E do lado financeiro da operação, também é difícil ignorar os benefícios da não existência de um rating de crédito para a SAD leonina. Ao analisar-se o mercado de obrigações, a rendibilidade proporcionada pelos títulos da SAD do leão não fica muito longe da yield oferecida pelos títulos de dívida com o mesmo prazo por parte de algumas das grandes empresas portuguesas, que inclusive fazem parte do principal índice acionista da Euronext Lisboa (PSI).
É disso exemplo a Mota-Engil e a Greenvolt, que atualmente têm obrigações com maturidades próximas da data de vencimento das novas obrigações da Sporting SAD (26 de novembro de 2027) a negociarem na Euronext Lisboa com yields de 4,8% e 4,6%, respetivamente.
A construtora liderada por Carlos Mota Santos, por exemplo, fechou 2023 com uma mais que duplicação dos lucros para um valor recorde de 113 milhões e euros e está a negociar com uma capitalização bolsista de 1.490 milhões de euros. Já a Sporting SAD, segundo o último relatório e contas anual, fechou o último ano fiscal (terminado em junho de 2023) com lucros de 25 milhões de euros e saiu de uma situação de falência técnica ao fim de cinco anos; e atualmente está a negociar na bolsa portuguesa com uma capitalização bolsista de 66 milhões de euros.
Mesmo diante dessas diferenças, o custo de financiamento no mercado obrigacionista pedido atualmente pela SAD do Sporting é bastante similar ao custo exigido pelos investidores à maior construtora portuguesa. Mas isso não é tudo.
Apesar de recentemente a Sporting SAD ter passado por uma reestruturação financeira que ficou marcada por um perdão da banca de mais de 100 milhões de euros à Sporting SAD e colocando a empresa numa situação financeira bem mais tranquila do que antes, há um conjunto de riscos associados à operação da SAD leonina que os potenciais futuros credores devem ter conhecimento. No prospeto das obrigações são apresentados alguns desses riscos:
- Risco de crédito e de perdas de imparidade que surge quando uma ou mais entidades da Sporting SAD falham em honrar os seus compromissos contratuais devido a circunstâncias relacionadas à sua atividade operacional. No prospeto, a SAD sportinguista refere que este risco está “maioritariamente associada às contas a receber decorrentes da alienação de direitos desportivos de jogadores e outras transações relacionadas com a atividade que exerce, nomeadamente, a cessão de direitos de transmissões televisivas, patrocínios, publicidade, rendas de espaço, camarotes, entre outras.”
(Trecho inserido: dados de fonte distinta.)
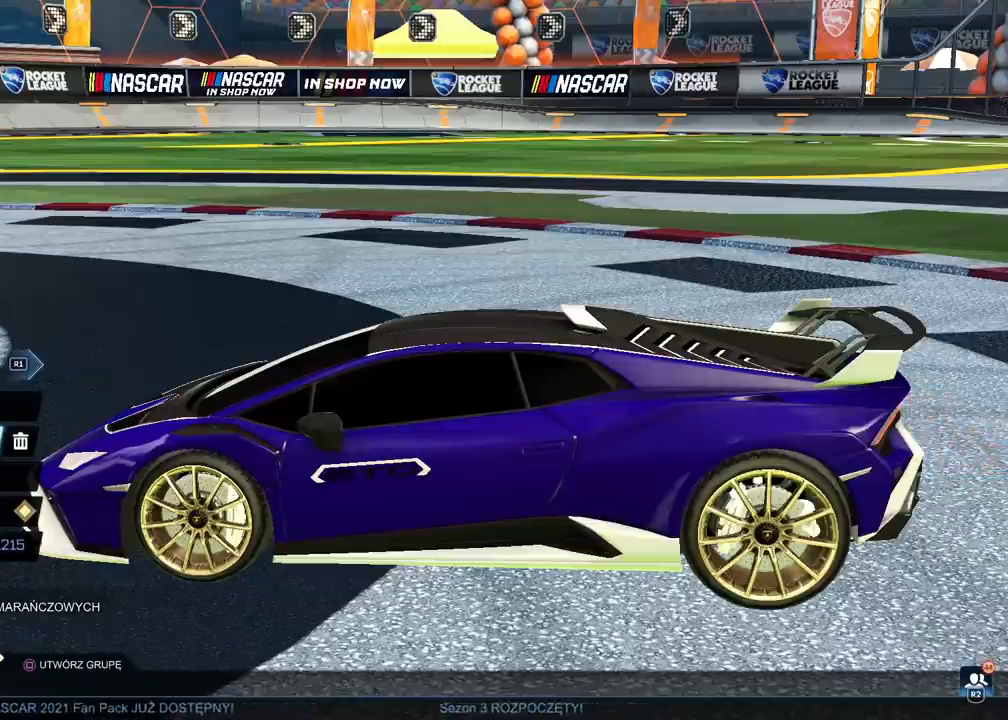
{"buttons": [], "left_stick": "center", "right_stick": "center", "events": [[67, "R1", "down"], [183, "R1", "up"]]}
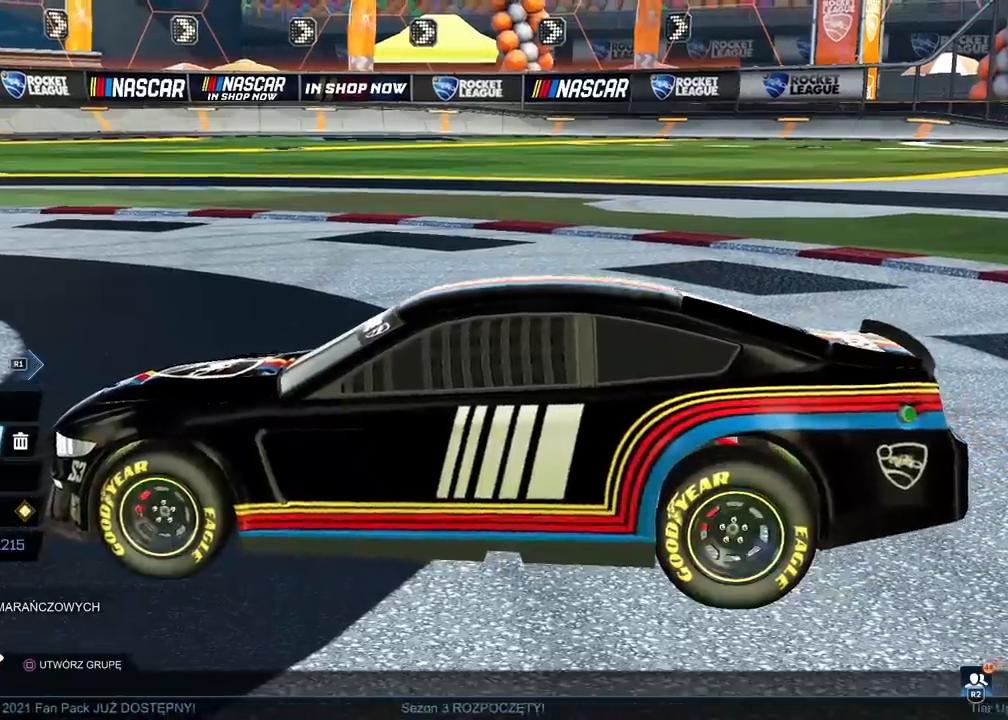
{"buttons": [], "left_stick": "center", "right_stick": "right", "events": [[450, "right_stick", "right"]]}
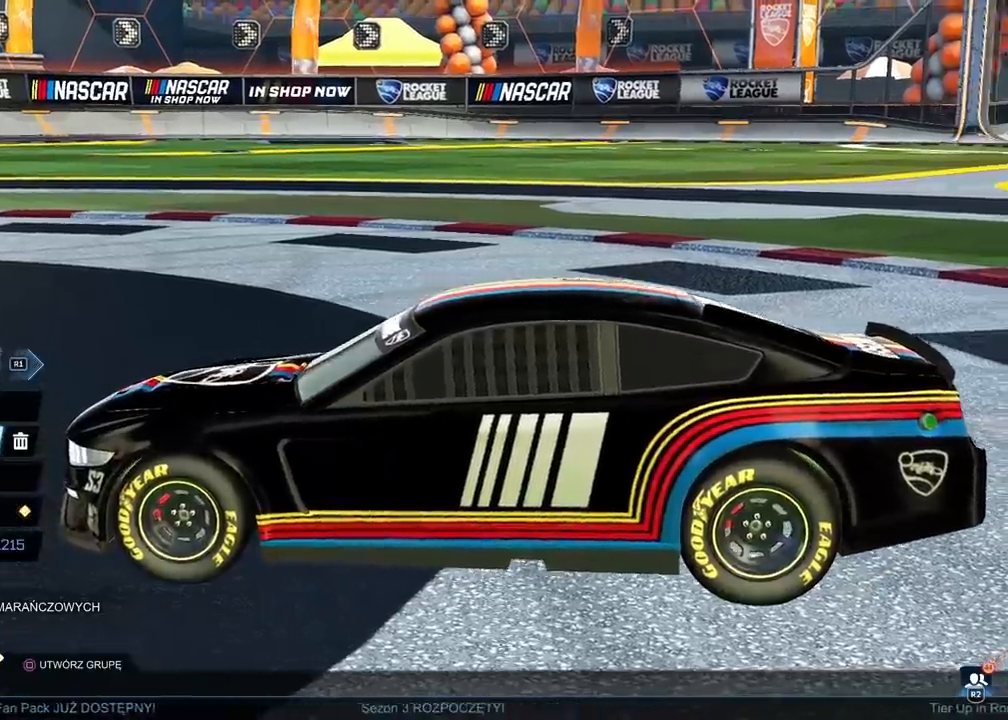
{"buttons": [], "left_stick": "center", "right_stick": "right", "events": []}
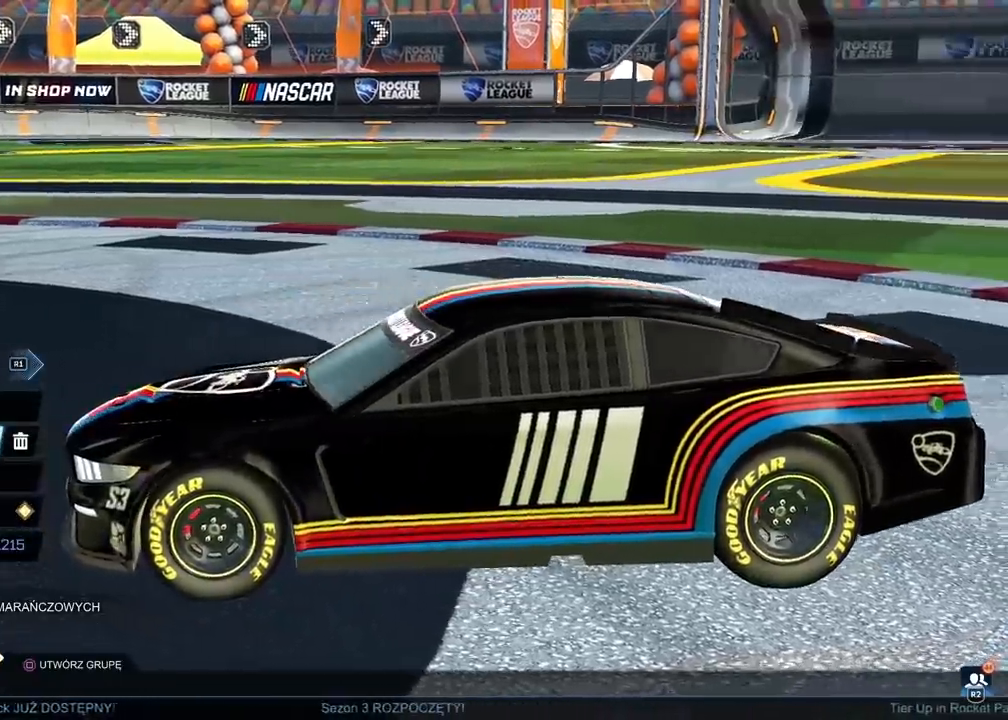
{"buttons": [], "left_stick": "center", "right_stick": "right", "events": []}
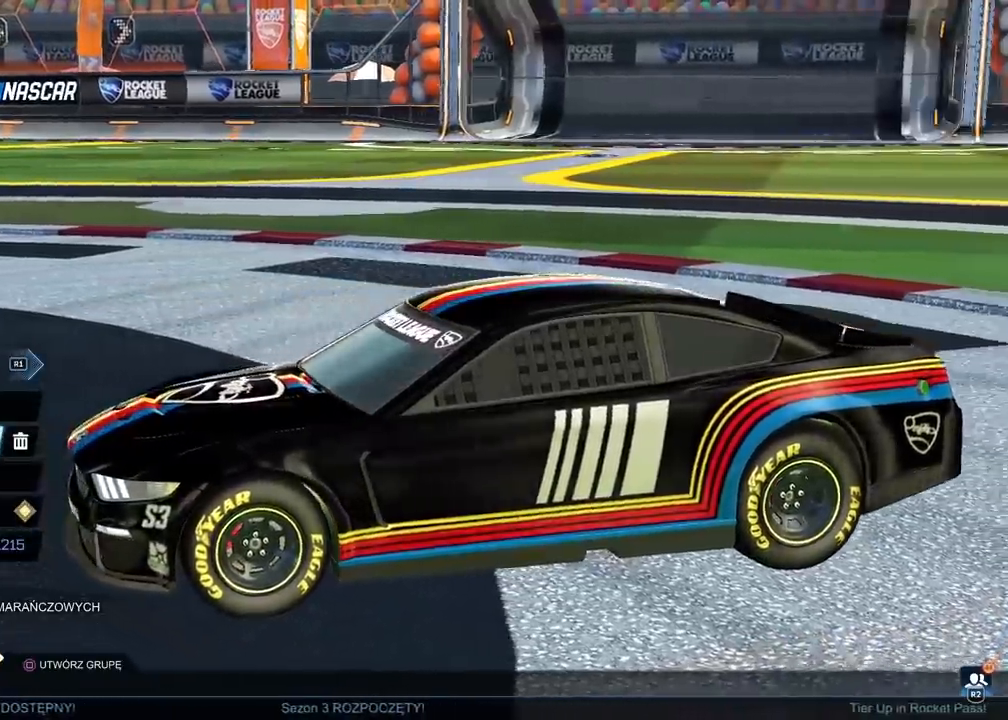
{"buttons": [], "left_stick": "center", "right_stick": "right", "events": []}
- Risco de liquidez: A 31 de dezembro de 2023, o “passivo corrente” da SAD era superior ao “ativo corrente” em quase 65 milhões de euros, “o que pode condicionar a atividade da Sporting SAD, nomeadamente, as aquisições e vendas de direitos desportivos de jogadores e o orçamento salarial”, lê-se no prospeto.
- Riscos relativos a processos judicias, arbitrais e administradores em que a Sporting SAD está envolvida, que poderão lesar a SAD em vários milhões de euros; e os riscos associados à operação da SAD benfiquista, que está fortemente dependente do desempenho desportivo da principal equipa de futebol do Sporting Clube de Portugal.
Nota: A análise do ECO à nova emissão obrigacionista da Sporting SAD não dispensa a consulta do prospeto da operação.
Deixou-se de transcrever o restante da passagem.